The default editing mode is selecting individual components. The default mode can be changed in the preferences → 'GUI' → 'Default IETF BCP47 language editing mode'.

Header editor

Mkvmerge Gui Filehippo

The header editor shows both elements as entries in its tree. The old 'Language' element uses the old language drop-down box just like inearlier versions of MKVToolNix. The 'LanguageIETF' element uses the same language selection dialog described above.

Changes to the 'LanguageIETF' element have no effect on the old 'Language' elements and vice versa, which differs from how mkvpropeditworks.

Disabling the '…LanguageIETF' elements

You might find yourself in situations where you have to disable those new elements, e.g. because your hardware device fails to play aMatroska file that contains them. Here's how to do that:

  • For mkvmerge add the command-line option --disable-language-ietf. Not only does it prevent mkvmerge from adding those elements,they'll also be removed if they exist in the source file.
  • For mkvpropedit add the command-line option --disable-language-ietf. It'll prevent mkvpropedit from writing the track header'LanguageIETF' element when working on the language property and remove the 'ChapLanguageIETF' & 'TagLanguageIETF' elements when workingon chapters or tags respectively. For removing existing track header 'LanguageIETF' elements, use --edit track:… --delete language-ietf.
  • For MKVToolNix GUI's multiplexer you can add --disable-language-ietf to the default list of additional command-line options in thepreferences → 'Multiplexer' → 'Default values' → 'Default additional command-line options'.
  • For MKVToolNix GUI's chapter editor you currently cannot disable the creation of 'ChapLanguageIETF' elements. Such functionality might beadded later.
  • For MKVToolNix GUI's header editor you can simply select each 'Language (IETF BCP 47)' element and check the 'remove element' checkbox ifthe element is currently present in the file.

The old user interface is not coming back

Compared to the old user interface the new one requires two more mouse clicks to change the language tag (opening the dialog & clicking'OK'). A small number of users object to this change. While I truly understand that only two clicks can amount to a lot of extra work whenhandling large number of files, the old interface is not coming back. Other wishes such as 'simply show the old language combo box withthe new edit button' don't have much merit considering what the new interface achieves. Here are the requirements I had before I implementedthe new UI:

  1. The user should be able to use the full feature-set that BCP 47 language tags offer.
  2. For users not familiar with BCP 47: the language tag should be easy to construct with a lot of help from the program.
  3. Users intimately familiar with BCP 47 should be able to quickly input a valid BCP 47 language tag without having to hunt through multiplecombo boxes.
  4. The displayed language tag should be human-readable (e.g. 'English' instead of 'en').
  5. The displayed language tag should still offer the full information about all of its components.
  6. The new controls should ideally fit into the same space the existing controls were occupying, if at all possible without making thedialog any wider.
  7. After swapping out the old for the new controls the interface should not be much more confusing than it was before.
  8. The number of mouse clicks required for the most-often executed operation (changing solely the language code) should ideally notincrease, or if it has to increase, as little a possible.
  9. The new controls should be usable solely with the keyboard.
  10. The user interface should not accept invalid language tags.

Mkvmerge Gui

Of course several of those requirements conflict with each other.

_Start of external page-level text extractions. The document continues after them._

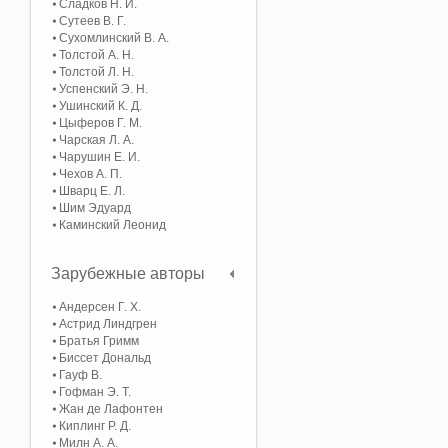
Сладков Н. И.
Сутеев В. Г.
Сухомлинский В. А.
Толстой А. Н.
Толстой Л. Н.
Успенский Э. Н.
Ушинский К. Д.
Цыферов Г. М.
Чарская Л. А.
Чарушин Е. И.
Чехов А. П.
Шварц Е. Л.
Шим Эдуард
Каминский Леонид
Зарубежные авторы
Андерсен Г. Х.
Астрид Линдгрен
Братья Гримм
Биссет Дональд
Гауф В.
Гофман Э. Т.
Жан де Лафонтен
Киплинг Р. Д.
Милн А. А.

Having the combo box outside would be much more confusing in the presence of other components of a BCP 47 language tag. It would also posereal problems wrt. handling invalid language tags. Overall that change wouldn't be an improvement due to the number of drawbacks it wouldcome with.

Mkvmerge Gui Download

The current UI the result of finding a compromise that implements as many of the requirements as possible. It's not perfect & I'm definitelywilling to improve upon it.